Having an investment plan will act as your “automatic pilot” and will help you get to your goal much faster. An investment plan will outline your goals, time period, risk tolerance and required return. You should be realistic in setting your goals to avoid disappointment down the road. Follow your instincts where you are not sure, but always try and seek expert opinion before venturing into unknown territory; remember, what you don’t know might hurt you!

 

Watch out for taxes and inflation.

Most investors fail to incorporate the effects of taxes and inflation on their investments. Both may reduce your net return and leave you short of your desired goal. Returns you earn will attract taxes in varying forms, and you should try and invest where returns attract low taxation. Inflation will affect the buying power of your investment and could make unable to maintain your current standard of living (in terms of what you can buy) after you cash in.

You should go for investments that automatically compensate you for inflation. You should also seek the assistance of investment professionals on how you can reduce the effect of taxes and inflation on your investments

 

Start early

If your investments perform well, you will be rewarded by the power of compounding. Compounding works best if the time period is long. For example, a modest investment of kshs.50, 000 at 15% p.a. would compound into kshs.1.6 million after 25 years! The earlier you start investing, the less you will need to save, and the more you will earn in future.

   

How much you save determines your investment ability

Start by carefully assessing your monthly budget and see how much you can reduce from your current expenses towards freeing more funds for investing.
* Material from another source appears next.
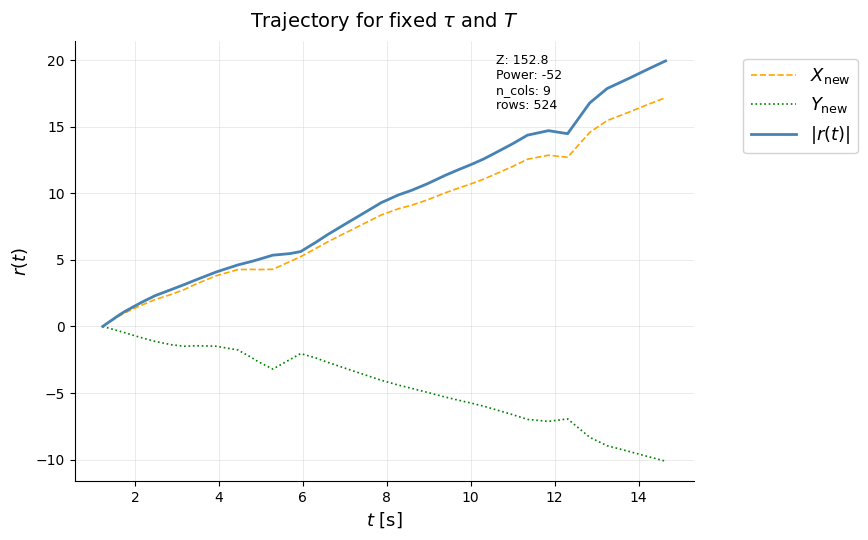

What is the maximum value shown in the chart?

19.9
Be reasonable and realistic, but always remember that discipline is a very important asset towards achieving your investment goals.

 

Understand your risk tolerance

It is important that you allocate your savings into investments with a risk profile that suits you. Always remember that risk and reward go hand in hand, but risk is like fire and should be handled with care. In most cases, your risk tolerance will depend on your age.

Experts recommend the following method for assessing how much you should invest in risky assets: If you have low risk tolerance, subtract your age from 100 and the result is the percentage you should allocate in risky assets such as stocks and direct business interests. If you have moderate risk tolerance, subtract your age from 110, if you have high-risk tolerance; subtract 120 from your age.